Toutes s’inscrivent dans l’intuition que les prochaines années exigeront d’assister au retour de l’État éclairé, au titre d’acteur dominant de l’économie, sous forme d’impulsions stratégiques. Je suis d’ailleurs convaincu que la fin de la parenthèse néolibérale va s’accompagner de nationalisations ou d’étatisations de pans entiers de l’économie, faute d’avoir pu trouver une tempérance du secteur privé, trop longtemps autorégulé dans de nombreux secteurs proches des besoins de base des citoyens.
L’État ne peut plus abandonner sans contrôle ses attributs régaliens au profit d’une économie de marché. D’ailleurs, sans ordonnancement étatique, l’économie de marché est vouée à succomber sous ses propres excès puisqu’elle ne connaît aucune régulation sinon l’expression du prix formé par les lois de l’offre et de la demande.

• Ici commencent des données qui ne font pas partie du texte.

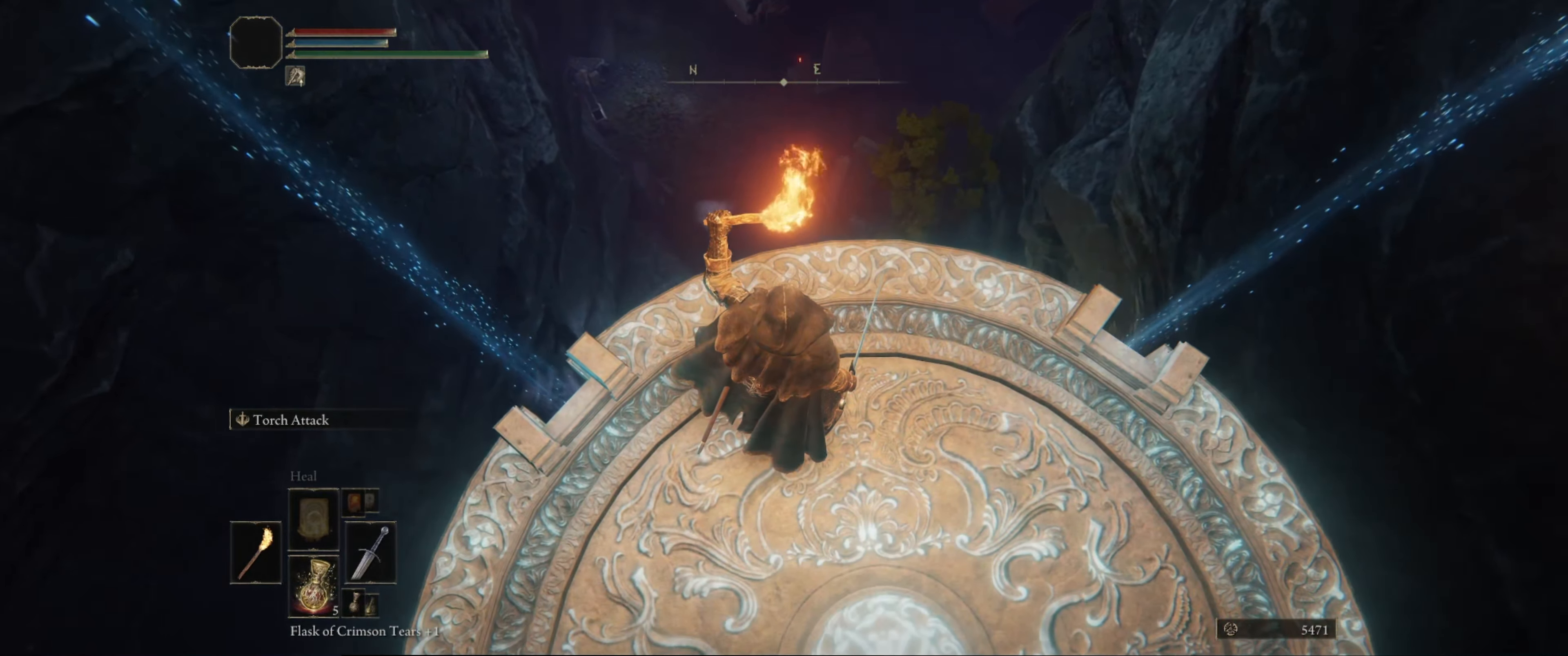
{"buttons": ["L1"], "left_stick": "center", "right_stick": "center", "events": []}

Certains préconisent la mutation des démocraties représentatives en démocraties participatives. Pendant longtemps, j’ai postulé que ce serait une erreur, puisque cela accentuerait la délégation de l’expression politique aux fluences, parfois émotives, des réseaux sociaux. Je me suis aussi interrogé sur le fait de savoir si les démocraties participatives n’étaient pas, pour partie, de la poudre aux yeux lancée par des oligarchies politiques en déshérence de solutions aux défis sociétaux.

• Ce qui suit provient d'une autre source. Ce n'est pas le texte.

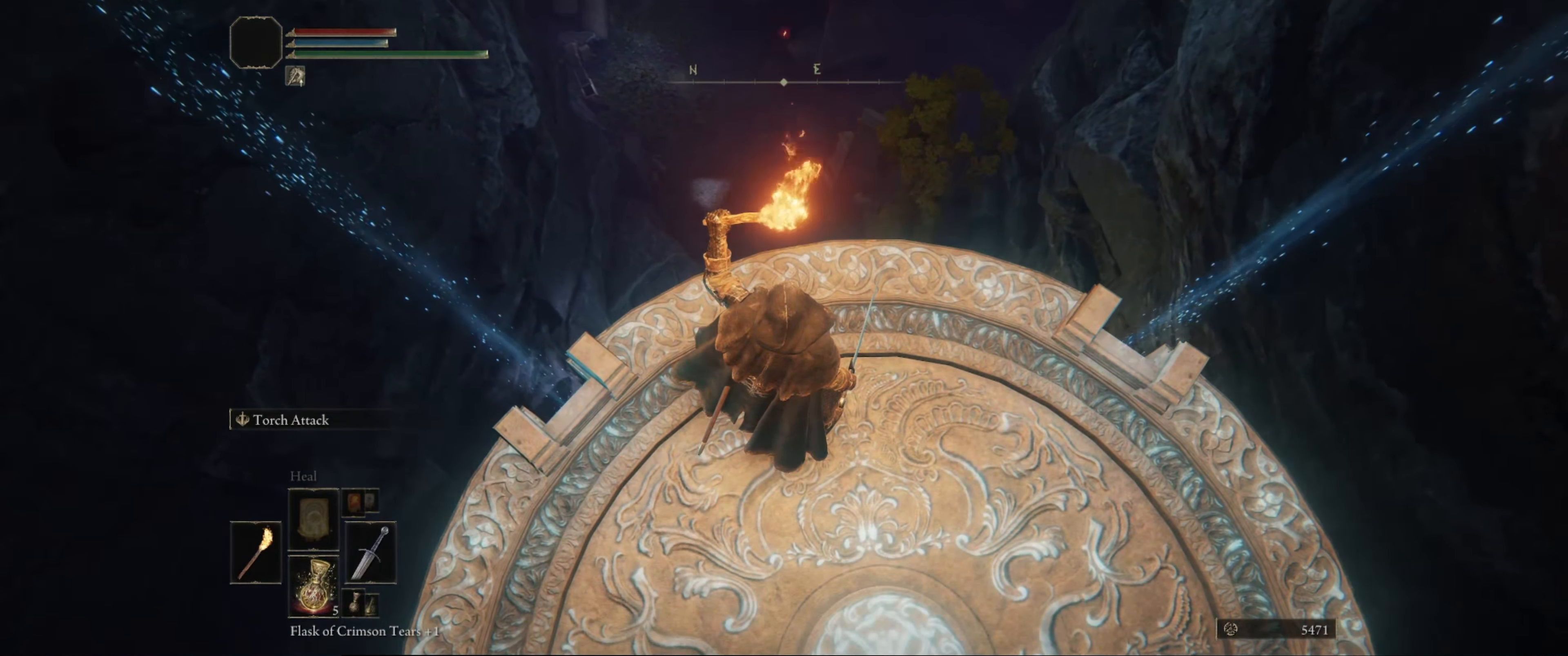
{"buttons": ["L1"], "left_stick": "center", "right_stick": "center", "events": []}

Les mécanismes de démocratie participative peuvent contribuer à éclairer la représentation citoyenne, mais ils ne peuvent pas s’y substituer. Pourtant, face à l’envergure des problèmes et des choix sociétaux, il m’apparaît qu’une représentation démocratique plus large s’impose. Il n’est plus tolérable que les décideurs soient confinés dans un isolement dont les légitimités institutionnelles et démocratiques sont extrêmement fragiles. On peut imaginer des consultations associant le citoyen et le monde académique à toutes les étapes de la décision publique. Cela conduit au concept de démocratie délibérative, développé par Jürgen Habermas, déjà cité, fondée sur une discussion citoyenne préalable à la discussion politique, que les Anglo-Saxons englobent sous le vocable empowerment. Jürgen Habermas considère que la légitimité d’une décision politique ne repose pas sur l’autorité qui la commet, mais sur un processus délibératif public qui conduit idéalement à un consensus entre les parties concernées.
En revanche, je suis incrédule quant à la démocratie digitale. On pourrait théoriquement imaginer que la diversité des opinions contribue à un débat démocratique enrichi. Pourtant, on réalise que les réseaux sociaux ont tendance à encercler leurs utilisateurs dans des convictions dont ils alimentent le caractère souvent sectaire, voire tribal.
Bruno Colmant.
Une brûlante inquiétude.
Renaissance du livre, 2024.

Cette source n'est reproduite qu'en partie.